Increasing evidence has shown that NLRP3 inflammasome activation participates in chronic aseptic inflammation and is related to tissue fibrosis. Our last study also revealed the vital role of NLRP3 inflammasome, highly associated with tissue hypoxia, in the onset and development of knee osteoarthritis (KOA). In this study, we tried to find a possible benign intervention for that pathological process. Agnuside (AGN), a nontoxic, natural small molecule isolated from the extract of (Verbenaceae), has been demonstrated to have antioxidation, anti-inflammatory, analgesia, and many other properties as an iridoid glycoside, although its specific target is still unclear. Therefore, we established MIA-induced KOA model rats and investigated the effects of AGN oral gavage on oxygen-containing state, NLRP3 inflammasome, synovitis, and fibrosis in KOA. Pimonidazole staining and HIF-1 immunohistochemical assay both showed that AGN at the oral dose of 6.25 mg/kg can effectively relieve local hypoxia in synovial tissue.

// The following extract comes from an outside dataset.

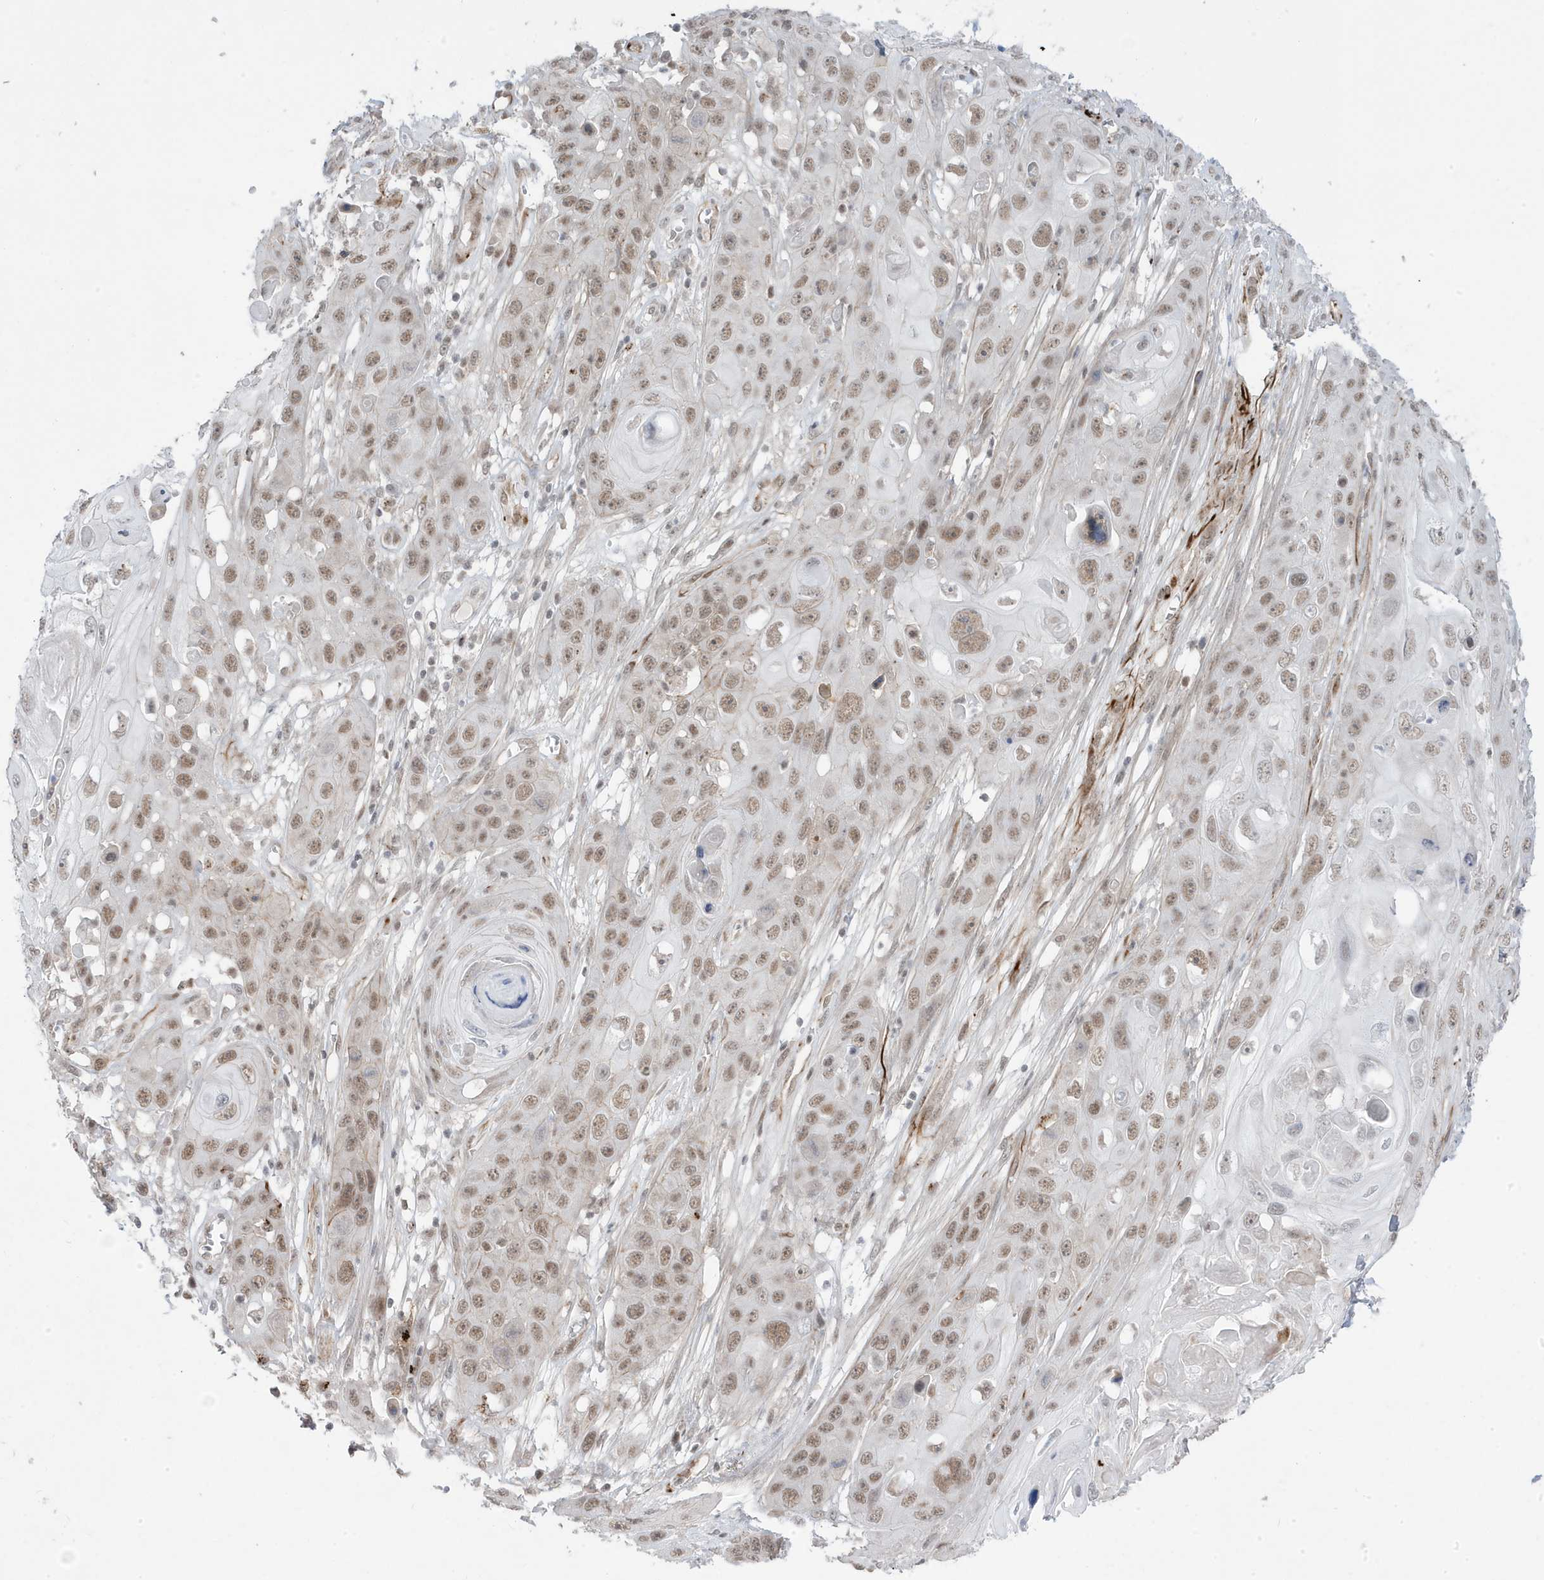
{"staining": {"intensity": "moderate", "quantity": ">75%", "location": "nuclear"}, "tissue": "skin cancer", "cell_type": "Tumor cells", "image_type": "cancer", "snomed": [{"axis": "morphology", "description": "Squamous cell carcinoma, NOS"}, {"axis": "topography", "description": "Skin"}], "caption": "Immunohistochemistry (DAB (3,3'-diaminobenzidine)) staining of human skin cancer (squamous cell carcinoma) demonstrates moderate nuclear protein staining in about >75% of tumor cells.", "gene": "ADAMTSL3", "patient": {"sex": "male", "age": 55}}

Besides, we observed a decrease of HIF-1, caspase-1, ASC, and NLRP3 after AGN intervention, both in the mRNA and protein levels. In addition, rats treated with the AGN showed less inflammatory reaction and fibrosis, not only in the expression of NLRP3, inflammasome downstream factors IL-1 and IL-18, and fibrosis markers TGF-, TIMP1, and VEGF but also in the observation of HE staining, anatomical characteristics, Sirius Red staining, and type I collagen immunohistochemistry. Subsequently, we established LPS-induced models of fibroblast-like synoviocytes (FLSs) mimicking the inflammatory environment of KOA and activating NLRP3 inflammasome. FLSs treated with AGN (3 M) resulted in a downregulation of HIF-1 and the components required for NLRP3 inflammasome activation. Meanwhile, the content of proinflammatory factors IL-1 and IL-18 in FLS supernatant was also reduced by AGN. In addition, both mRNA and protein levels of the fibrotic markers were significantly decreased after AGN management. To conclude, this study demonstrates that AGN alleviates synovitis and fibrosis in experimental KOA through the inhibition of HIF-1 accumulation and NLRP3 inflammasome activation. Additionally, not only does it reveal some novel targets for anti-inflammatory and antioxidant effects of AGN but also announces its potential value in treating KOA in humans.
越来越多的证据表明,NLRP3 炎性小体的激活参与了慢性无菌性炎症,并与组织纤维化有关。我们的最新研究还揭示了 NLRP3 炎性小体在膝骨关节炎 (KOA) 的发生和发展中的重要作用,该小体与组织缺氧高度相关。在这项研究中,我们试图为这一病理过程找到一种可能的良性干预措施。从马鞭草科植物(Verbenaceae)提取物中分离出的无毒天然小分子安格洛苷(AGN)作为环烯醚萜苷,已被证明具有抗氧化、抗炎、镇痛等多种特性,但其具体靶点尚不清楚。因此,我们建立了 MIA 诱导的 KOA 大鼠模型,并研究了 AGN 口服灌胃对 KOA 关节含氧状态、NLRP3 炎性小体、滑膜炎和纤维化的影响。吡莫硝唑染色和 HIF-1 免疫组化检测均表明,AGN 口服剂量为 6.25mg/kg 可有效缓解滑膜组织局部缺氧。此外,我们观察到,AGN 干预后,HIF-1、caspase-1、ASC 和 NLRP3 的 mRNA 和蛋白水平均降低。此外,AGN 治疗的大鼠表现出较少的炎症反应和纤维化,不仅表现在 NLRP3、炎性小体下游因子 IL-1 和 IL-18 以及纤维化标志物 TGF-β、TIMP1 和 VEGF 的表达上,而且在 HE 染色、解剖学特征、天狼星红染色和 I 型胶原免疫组化观察上也是如此。随后,我们建立了 LPS 诱导的类成纤维细胞滑膜细胞 (FLS) 模型,模拟 KOA 的炎症环境并激活 NLRP3 炎性小体。AGN(3μM)处理的 FLS 导致 HIF-1 和 NLRP3 炎性小体激活所需成分下调。同时,AGN 还降低了 FLS 上清液中促炎因子 IL-1 和 IL-18 的含量。此外,AGN 处理后,纤维化标志物的 mRNA 和蛋白水平均显著降低。综上所述,本研究表明,AGN 通过抑制 HIF-1 积累和 NLRP3 炎性小体激活,缓解实验性 KOA 中的滑膜炎和纤维化。此外,它不仅揭示了 AGN 抗炎和抗氧化作用的一些新靶点,还预示着其在治疗人类 KOA 方面的潜在价值。